Parliament split over discussion of 44-day war investigation

National Assembly Speaker Alen Simonyan announced that the report on the 44-day war will be presented not in a plenary session but during closed hearings, RFE/RL reported.

“There will be closed hearings, and the document will be presented in that format. We just discussed this in the council and made such a decision,” Simonyan said.

He stressed that there is no legal basis for debating the report in a plenary sitting. Simonyan reminded that he had already stated earlier that the document would not be brought to plenary but would be reviewed in another format.

This decision drew criticism from the chairman of the inquiry committee, Andranik Kocharyan, who insisted that the report should be included in the parliament’s agenda, otherwise lawyers must provide a clear explanation.

“If they say the closed hearing format applies, but also claim the deadline was missed and therefore the report doesn’t exist, that’s extremely problematic. If we accept that the report exists and goes to closed hearings, why not to plenary? If it’s not going to plenary, does that mean it doesn’t exist?” Kocharyan argued.

He added that he expects clarification from the head of the State and Legal Affairs Committee on this legal dispute.

Simonyan, however, maintained that the State and Legal Committee has already issued its conclusion that the report cannot be placed on the plenary agenda. The same position was expressed by the parliament’s legal department and secretariat.

Kocharyan countered that solutions are enshrined in the Rules of Procedure law and that precedent already exists.

“The solution is in my explanations, which I sent in a letter to the Speaker. There were also deadline violations during the report preparation, which means there is a precedent. Ask any lawyer, precedent is a major institution in democratic countries,” he said, according to Pastinfo.

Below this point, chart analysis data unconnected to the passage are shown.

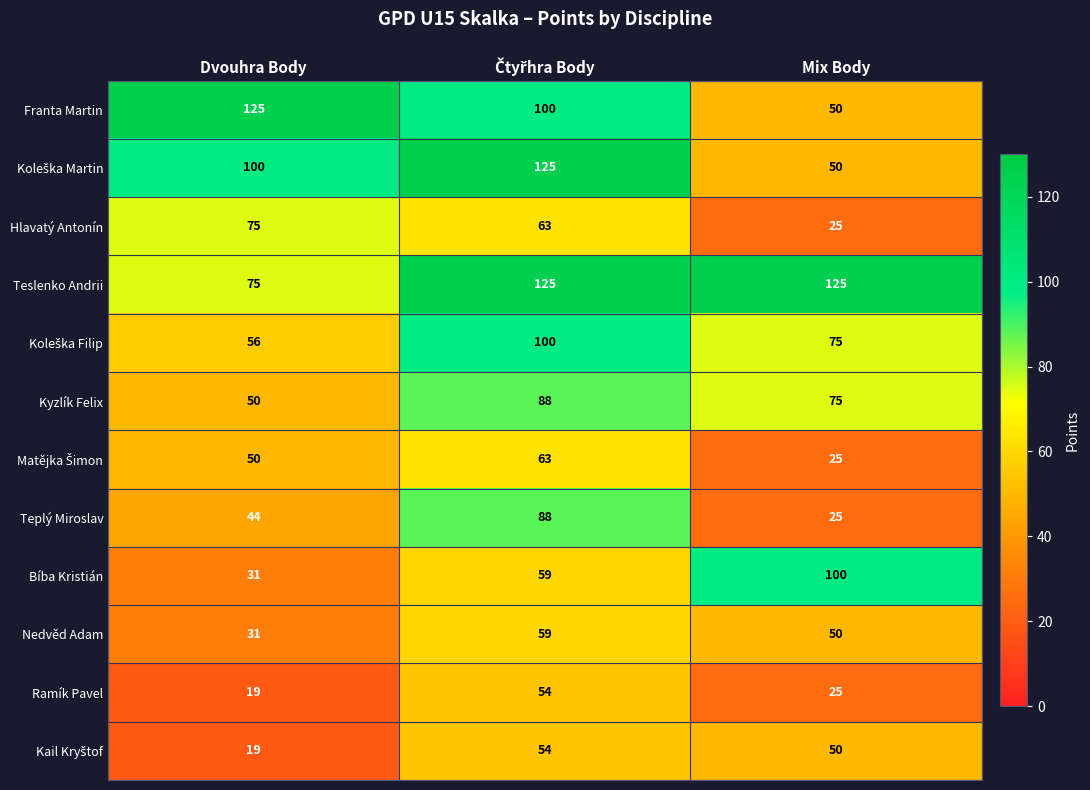

Read the Nedvěd Adam value at Dvouhra Body, to the nearest 10.

30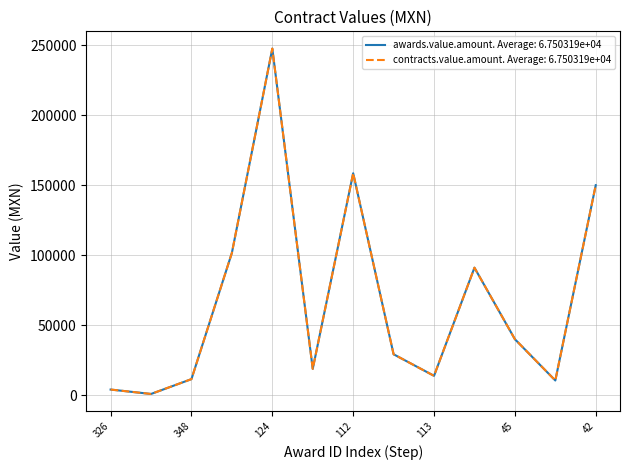

Does the chart display data point markers on the line(s)?

No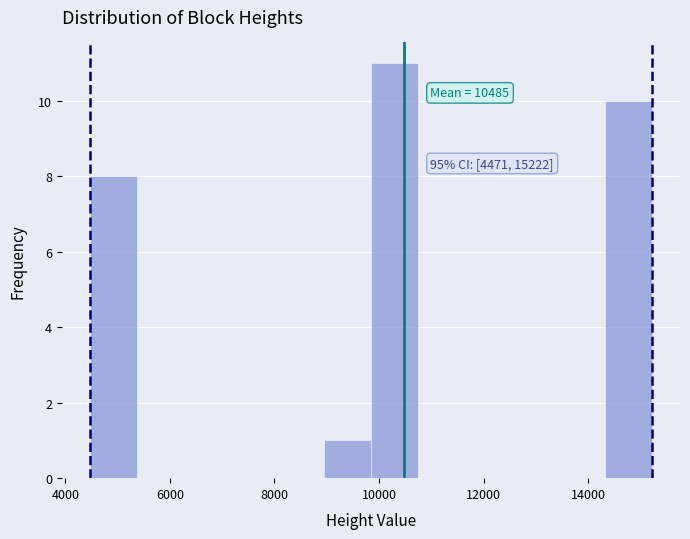

Which range on the x-axis has the tallest bar?

9800 to 10800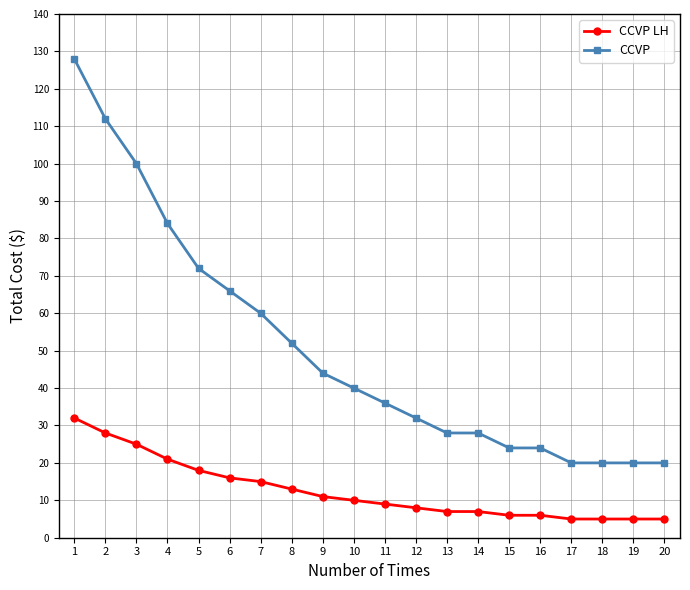

Which series has the largest total across all categories?

CCVP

He emphasized that he has consulted constitutional law experts and has legal training himself.

“I’m not a child. I also raised this during the four-day session because there too we had a deadline issue,” Kocharyan said.

In his view, Simonyan’s interpretation is disputable and a precise legal resolution is needed.

Earlier, committee member Vahagn Aleksanyan suggested that key sections of the report that do not contain state secrets or security risks should be made accessible to the public.